* [DIRECTIONS] Copy out the data below. Leave nothing out and alter nothing.

*** Opening of PROVIDED RECORDS ***

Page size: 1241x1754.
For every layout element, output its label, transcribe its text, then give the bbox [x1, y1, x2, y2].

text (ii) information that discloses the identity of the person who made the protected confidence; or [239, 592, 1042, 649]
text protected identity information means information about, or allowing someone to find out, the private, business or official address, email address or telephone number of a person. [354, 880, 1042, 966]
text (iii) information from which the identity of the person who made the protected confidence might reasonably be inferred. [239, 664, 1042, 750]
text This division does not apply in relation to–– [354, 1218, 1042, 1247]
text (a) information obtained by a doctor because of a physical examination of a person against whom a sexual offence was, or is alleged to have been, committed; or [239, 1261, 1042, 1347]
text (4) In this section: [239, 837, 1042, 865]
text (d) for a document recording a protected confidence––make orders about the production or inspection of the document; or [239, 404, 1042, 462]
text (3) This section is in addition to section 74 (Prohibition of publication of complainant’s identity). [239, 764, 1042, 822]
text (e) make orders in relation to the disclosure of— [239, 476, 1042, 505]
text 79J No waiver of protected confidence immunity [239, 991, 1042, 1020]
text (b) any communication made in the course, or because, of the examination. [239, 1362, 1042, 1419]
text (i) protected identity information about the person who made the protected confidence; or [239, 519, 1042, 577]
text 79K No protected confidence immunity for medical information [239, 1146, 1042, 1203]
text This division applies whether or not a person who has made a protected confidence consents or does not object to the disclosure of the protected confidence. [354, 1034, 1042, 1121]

*** Close of PROVIDED RECORDS ***

* [ANSWER SPACE]
Page size: 1241x1754.
For every layout element, output its label, transcribe its text, then give the bbox [x1, y1, x2, y2].

text (ii) information that discloses the identity of the person who made the protected confidence; or [239, 592, 1042, 649]
text protected identity information means information about, or allowing someone to find out, the private, business or official address, email address or telephone number of a person. [354, 880, 1042, 966]
text (iii) information from which the identity of the person who made the protected confidence might reasonably be inferred. [239, 664, 1042, 750]
text This division does not apply in relation to–– [354, 1218, 1042, 1247]
text (a) information obtained by a doctor because of a physical examination of a person against whom a sexual offence was, or is alleged to have been, committed; or [239, 1261, 1042, 1347]
text (4) In this section: [239, 837, 1042, 865]
text (d) for a document recording a protected confidence––make orders about the production or inspection of the document; or [239, 404, 1042, 462]
text (3) This section is in addition to section 74 (Prohibition of publication of complainant’s identity). [239, 764, 1042, 822]
text (e) make orders in relation to the disclosure of— [239, 476, 1042, 505]
text 79J No waiver of protected confidence immunity [239, 991, 1042, 1020]
text (b) any communication made in the course, or because, of the examination. [239, 1362, 1042, 1419]
text (i) protected identity information about the person who made the protected confidence; or [239, 519, 1042, 577]
text 79K No protected confidence immunity for medical information [239, 1146, 1042, 1203]
text This division applies whether or not a person who has made a protected confidence consents or does not object to the disclosure of the protected confidence. [354, 1034, 1042, 1121]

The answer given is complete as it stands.